Gaston Phébus entouré de ses veneurs, dans Le Livre de la chasse, Paris, vers1408-1409 © Bibliothèque nationale de France

Comte de Foix et vicomte du Béarn dans cette seconde moitié d’un XIVe siècle trouble et troublé par la guerre de Cent ans et la peste, l’homme en impose, ne serait-ce que par sa devise occitane « Tòca’i si gausas » (Touches-y si tu l’oses). Riche, lettré, féru de sciences, poète, grand chasseur – et connu pour son traité sur le sujet –, marié à un des plus beaux partis de France et de Navarre, la belle Agnès, Gaston III de Foix-Béarn aurait donc eu tout pour plaire – ou pour déplaire. L’événement muséal, discrètement annoncé par le Musée de Cluny, ressemblait plus une gourmandise cachée qui allait nous offrir du curieux et de l’inédit sur ce personnage complexe et pourtant bien connu par les travaux de Pierre Tucoo-Chala. Les collaborations de la Bnf et de British Library ne pouvaient que renforcer cette pensée secrète à la réception de l’invitation au vernissage.

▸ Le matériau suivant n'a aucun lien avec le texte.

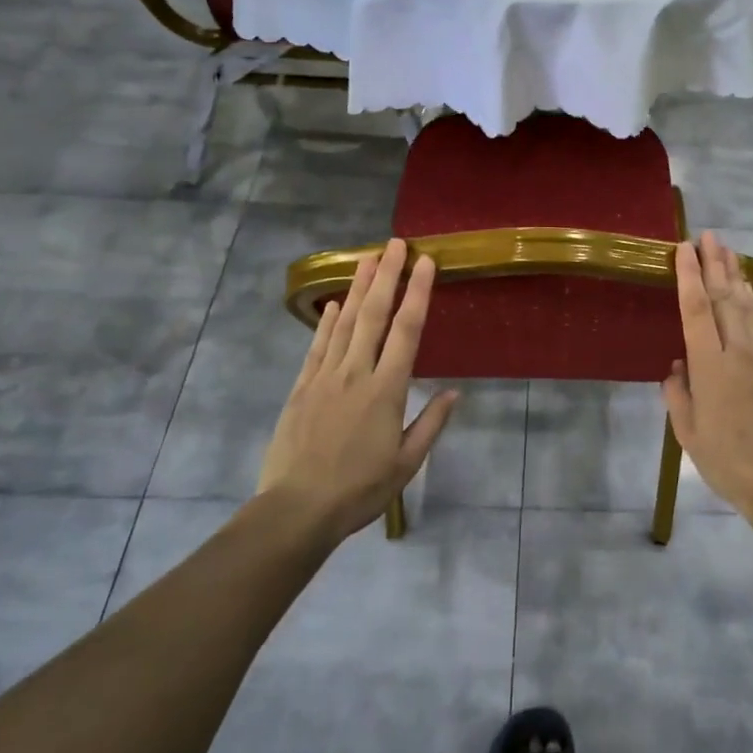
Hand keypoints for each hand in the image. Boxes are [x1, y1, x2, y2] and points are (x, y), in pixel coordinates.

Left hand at [258, 239, 457, 540]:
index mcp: (387, 390)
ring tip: (368, 258)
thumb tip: (455, 393)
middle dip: (387, 275)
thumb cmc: (360, 489)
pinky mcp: (301, 388)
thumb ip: (431, 424)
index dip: (418, 292)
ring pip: (345, 323)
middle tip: (396, 243)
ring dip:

Et quel vernissage. Une foultitude d’invités, médiévistes en nombre, étudiants en grappe et museogeeks en observateurs avertis. Une exposition sur deux salles, intelligemment agencées, où l’espace bien occupé ne donne pas l’impression d’une accumulation, et ce malgré la centaine d’objets présentés et les lectures proposées au visiteur. Comme de coutume à Cluny, le texte délivré sur les cartels d’introduction aux différentes thématiques fait preuve d’éducation populaire et de précision scientifique sans prétention. Les rappels d’écritures sur les murs en hauteur sont plus qu’utiles et pertinents, surtout dans les moments de grande presse.

Une exposition sur Gaston Fébus, soit… mais pour quels propos ? Évocation de la personnalité de l’homme, du chef de guerre et du stratège avisé, de sa richesse – avec une très belle exposition d’argenterie, belle image de son train de vie de la « cour d’Orthez » –, de son exubérance et de ses rapports avec les grands de l’époque – du beau parchemin en nombre tu verras, pas toujours en lien avec le comte pyrénéen tu noteras. Mais également un homme tourmenté et tourmenteur, répudiant sa femme, faisant assassiner son frère et causant la mort de son fils. Une première salle dense par son contenu, l’histoire proposé et malgré des objets parfois déconnectés de la vie de Gaston Fébus. La seconde salle est consacrée pleins feux sur la chasse vue par Gaston Fébus. C’est sans conteste le cœur de l’exposition, avec la présentation d’éditions du célèbre Livre de la chasse, – dont l’édition manuscrite rédigée par Gaston Fébus lui-même en 1387 – et d’ouvrages qui s’en sont inspirés, de livres conservés issus de la « librairie » de Gaston Fébus connu pour être un bibliophile averti, mais également d’interprétations contemporaines d’enluminures, un peu surprenantes dans le contexte médiéval de l’événement. L’homme a fait autorité sur le sujet, ses écrits en témoignent et leur présentation met en exergue l’intelligence du personnage. Grand chasseur connu par son traité consacré aux techniques de chasse qui fera référence jusqu’au XIXe siècle, c’est au cours de sa passion qu’il meurt, frappé dit-on d’apoplexie lors d’une chasse à l’ours dans ses terres béarnaises.

Terminant sur cette petite fin de Gaston Fébus, l’exposition présente une vision honnête du personnage et de son histoire, sans pour autant dévoiler du mystère facile ou l’improbable tapageur. Il est cependant clair que le Livre de la chasse, prêté par la Bnf, participe à l’intérêt pour le personnage dans cette exposition. On retiendra encore une fois la scénographie, entre vitrines larges et cartels classieux et concis, projection en boucle des enluminures d’éditions du Livre de la chasse et de ses copies, et mise en valeur de parchemins historiquement précieux, rarement exposés et peu connus comme le testament de Gaston Fébus.

Reste à voir le second volet de l’exposition, annoncé en province, au Musée national du château de Pau dans les Pyrénées-Atlantiques, sous le titre « Gaston Fébus (1331-1391). Armas, amors e cassa » (17 mars-18 juin 2012).